>>>

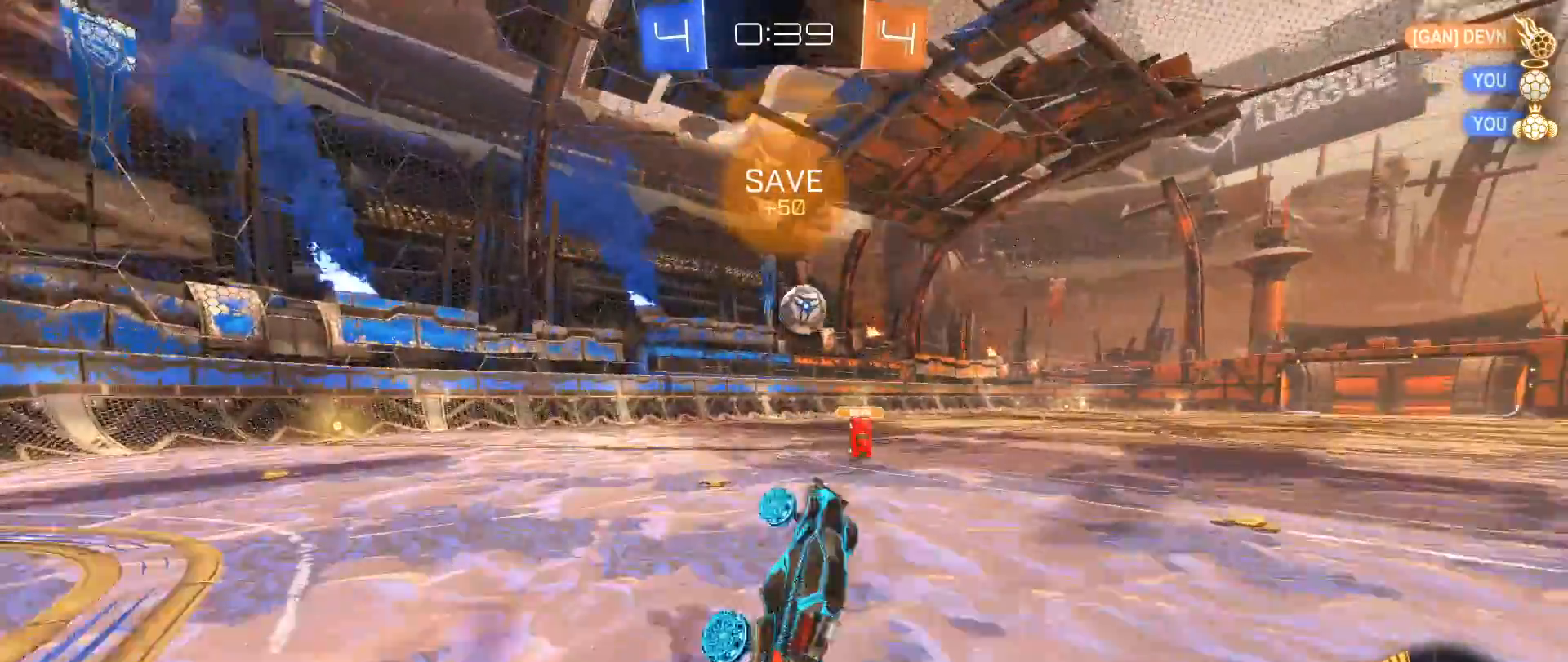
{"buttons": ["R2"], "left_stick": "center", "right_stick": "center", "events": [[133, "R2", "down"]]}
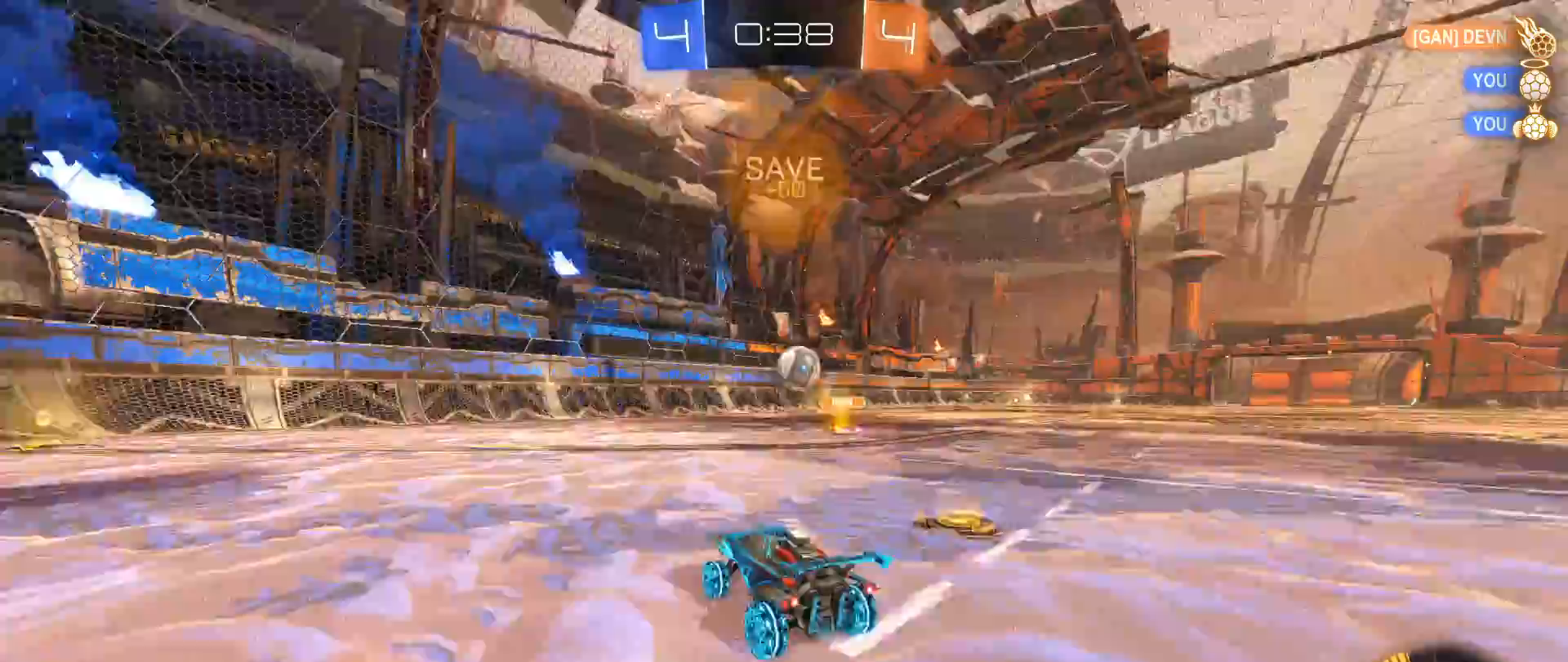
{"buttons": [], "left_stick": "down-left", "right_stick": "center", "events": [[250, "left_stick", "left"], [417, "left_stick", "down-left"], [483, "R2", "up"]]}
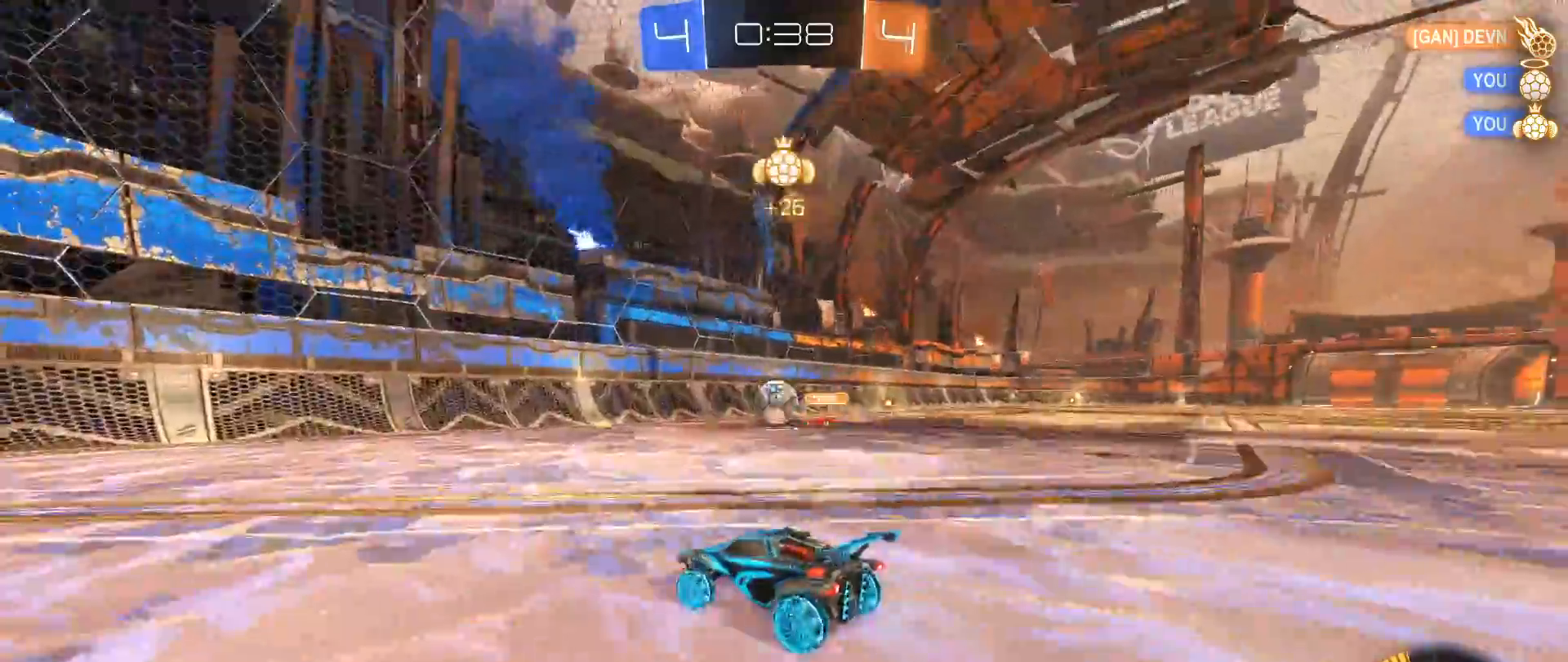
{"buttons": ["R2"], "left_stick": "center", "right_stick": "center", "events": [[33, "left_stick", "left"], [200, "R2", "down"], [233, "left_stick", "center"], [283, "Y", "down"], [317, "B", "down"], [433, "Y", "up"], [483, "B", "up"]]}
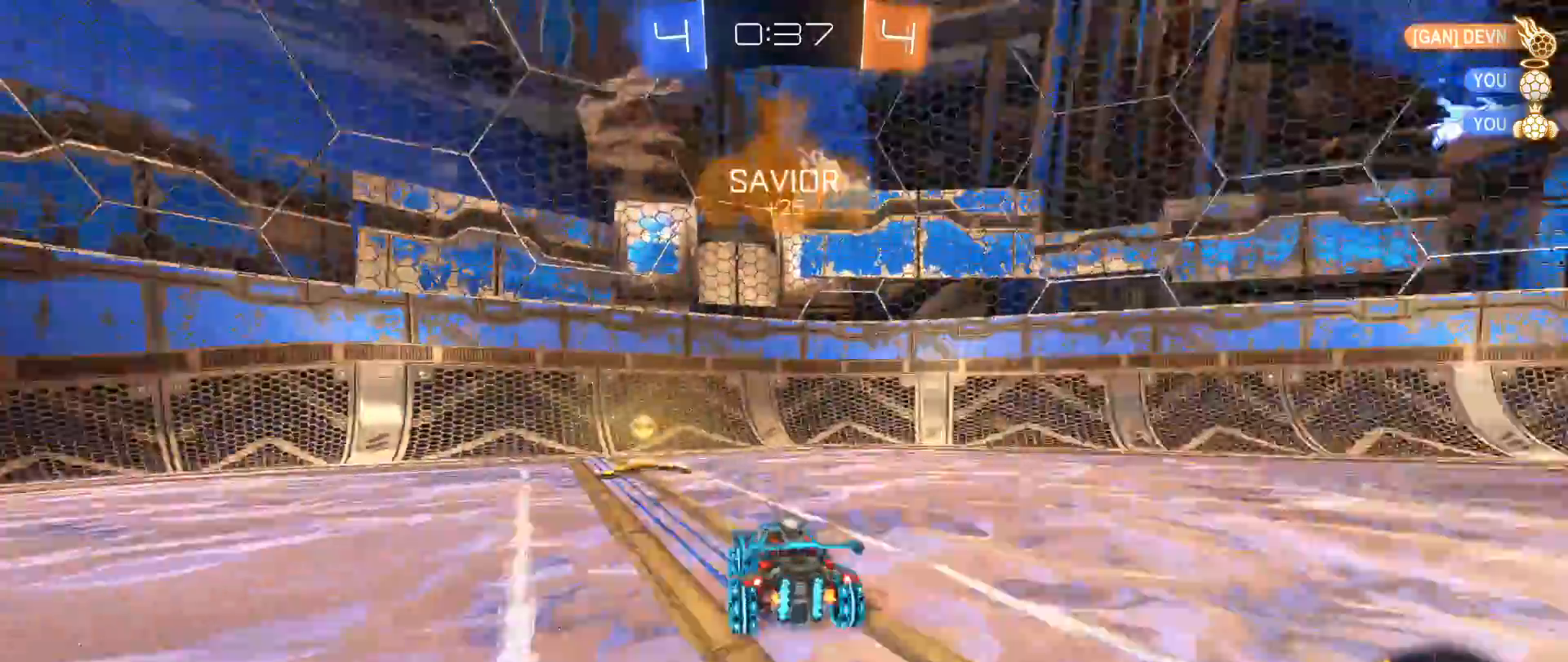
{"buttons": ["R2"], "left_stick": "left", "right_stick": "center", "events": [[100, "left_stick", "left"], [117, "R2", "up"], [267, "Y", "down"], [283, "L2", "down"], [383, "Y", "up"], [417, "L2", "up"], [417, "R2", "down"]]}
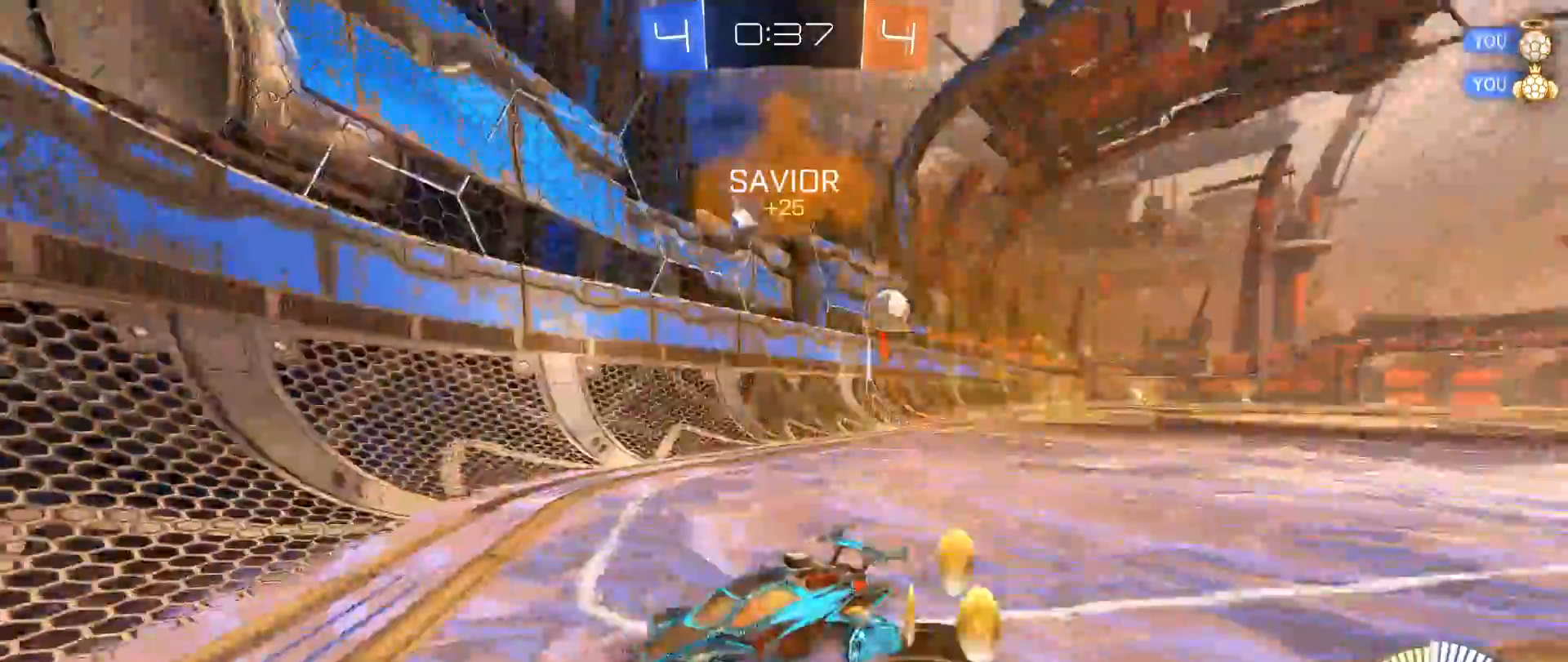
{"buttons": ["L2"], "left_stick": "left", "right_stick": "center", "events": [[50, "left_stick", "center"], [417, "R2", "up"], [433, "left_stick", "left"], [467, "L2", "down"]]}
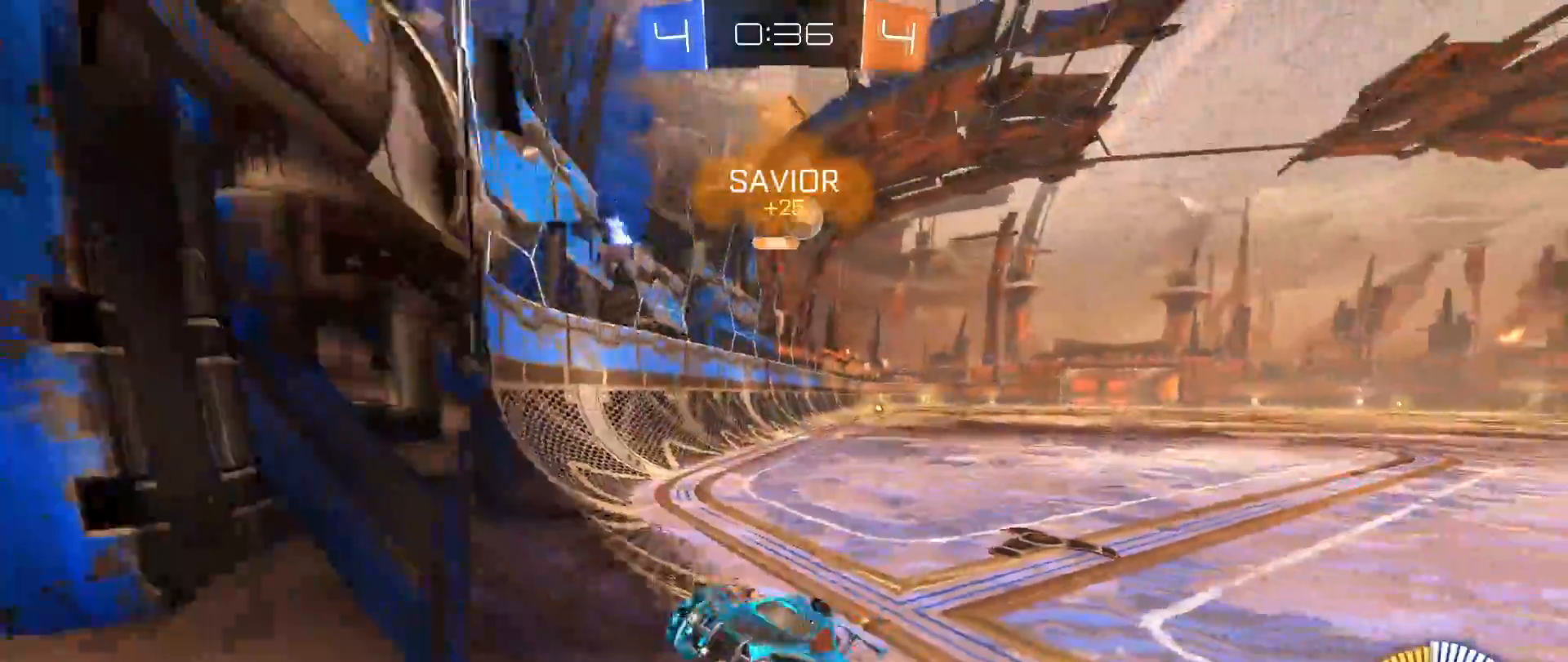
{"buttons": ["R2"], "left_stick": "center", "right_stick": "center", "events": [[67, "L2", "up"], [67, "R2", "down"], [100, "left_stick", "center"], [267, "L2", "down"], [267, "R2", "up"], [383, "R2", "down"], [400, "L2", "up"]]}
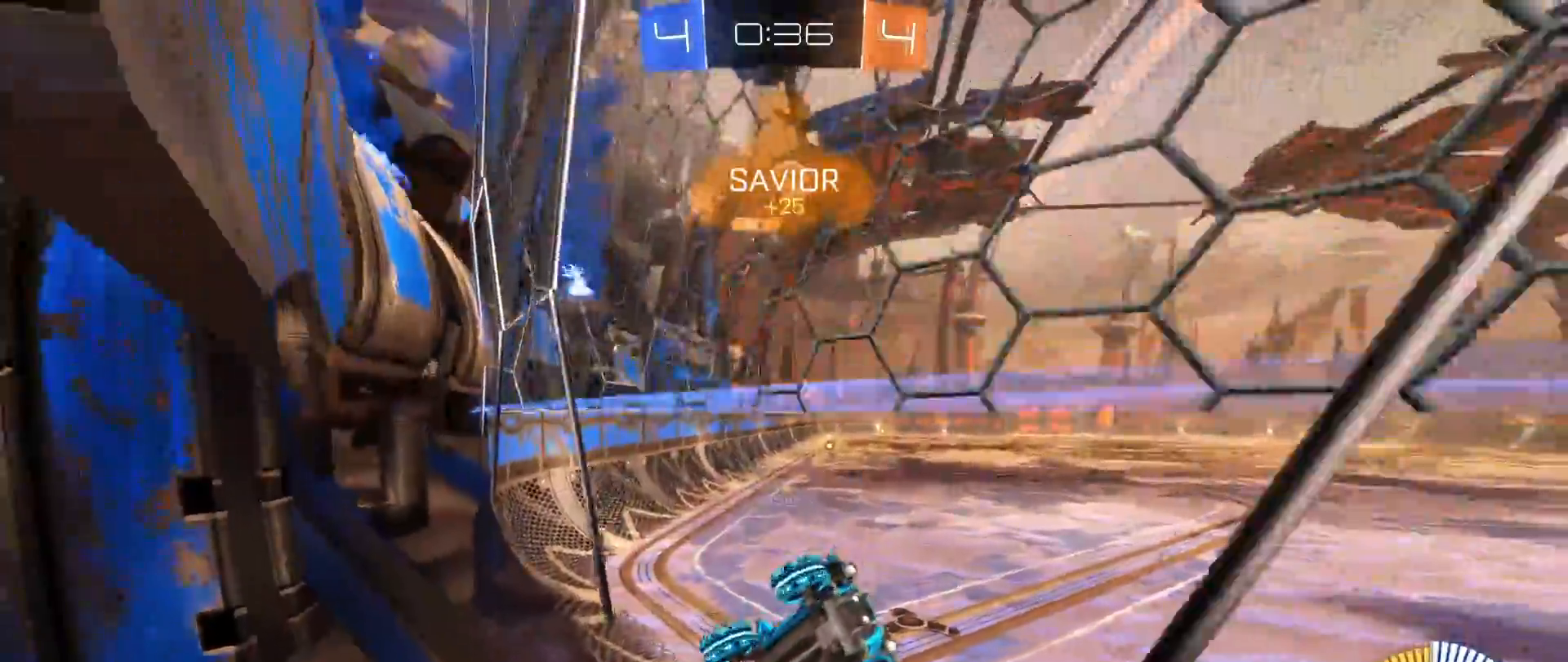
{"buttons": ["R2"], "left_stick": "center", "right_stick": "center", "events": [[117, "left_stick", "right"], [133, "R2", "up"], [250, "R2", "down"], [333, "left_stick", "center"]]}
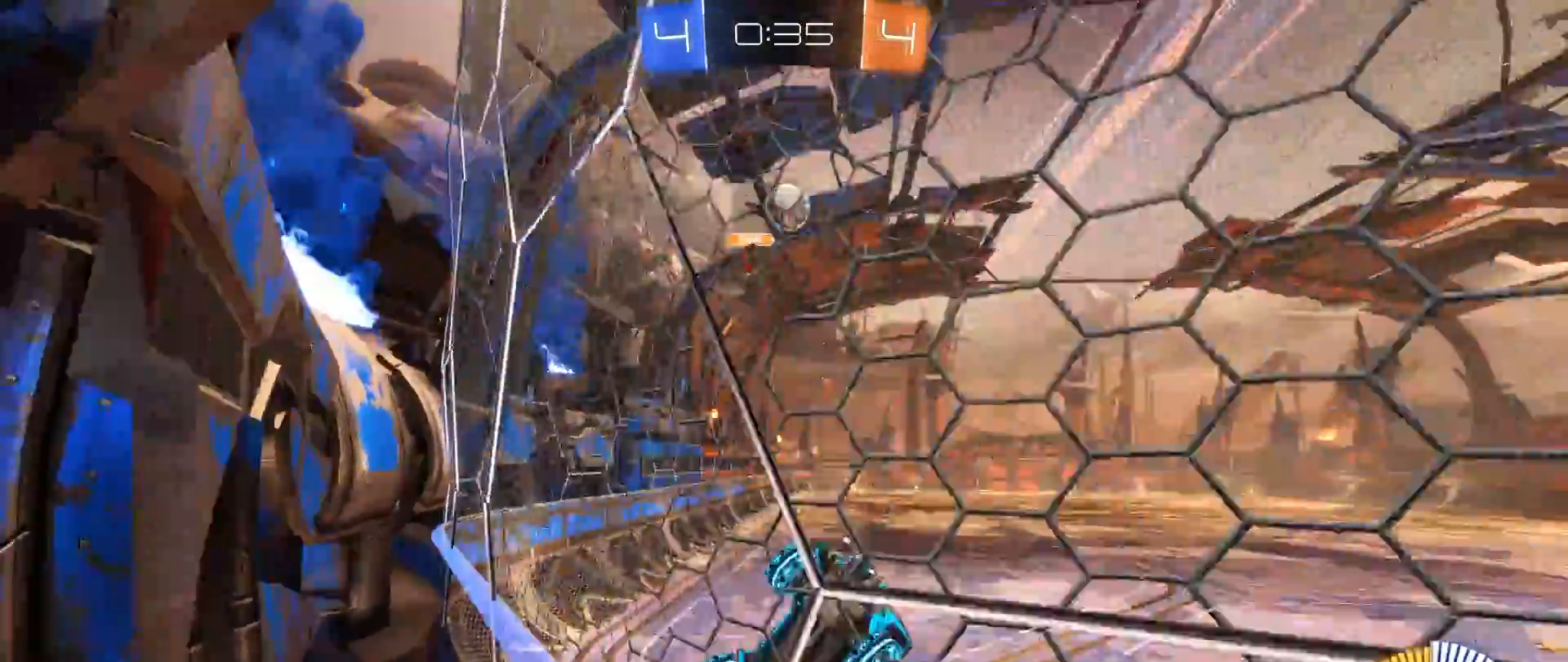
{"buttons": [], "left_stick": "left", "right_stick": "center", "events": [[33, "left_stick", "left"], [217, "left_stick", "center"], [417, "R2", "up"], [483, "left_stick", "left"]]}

<<<

WORK ITEM — When you reach a picture in the records above, pass over it and transcribe the rest exactly.

ANSWER TO THIS TASK —
{"buttons": ["R2"], "left_stick": "center", "right_stick": "center", "events": [[133, "R2", "down"]]}
{"buttons": [], "left_stick": "down-left", "right_stick": "center", "events": [[250, "left_stick", "left"], [417, "left_stick", "down-left"], [483, "R2", "up"]]}
{"buttons": ["R2"], "left_stick": "center", "right_stick": "center", "events": [[33, "left_stick", "left"], [200, "R2", "down"], [233, "left_stick", "center"], [283, "Y", "down"], [317, "B", "down"], [433, "Y", "up"], [483, "B", "up"]]}
{"buttons": ["R2"], "left_stick": "left", "right_stick": "center", "events": [[100, "left_stick", "left"], [117, "R2", "up"], [267, "Y", "down"], [283, "L2", "down"], [383, "Y", "up"], [417, "L2", "up"], [417, "R2", "down"]]}
{"buttons": ["L2"], "left_stick": "left", "right_stick": "center", "events": [[50, "left_stick", "center"], [417, "R2", "up"], [433, "left_stick", "left"], [467, "L2", "down"]]}
{"buttons": ["R2"], "left_stick": "center", "right_stick": "center", "events": [[67, "L2", "up"], [67, "R2", "down"], [100, "left_stick", "center"], [267, "L2", "down"], [267, "R2", "up"], [383, "R2", "down"], [400, "L2", "up"]]}
{"buttons": ["R2"], "left_stick": "center", "right_stick": "center", "events": [[117, "left_stick", "right"], [133, "R2", "up"], [250, "R2", "down"], [333, "left_stick", "center"]]}
{"buttons": [], "left_stick": "left", "right_stick": "center", "events": [[33, "left_stick", "left"], [217, "left_stick", "center"], [417, "R2", "up"], [483, "left_stick", "left"]]}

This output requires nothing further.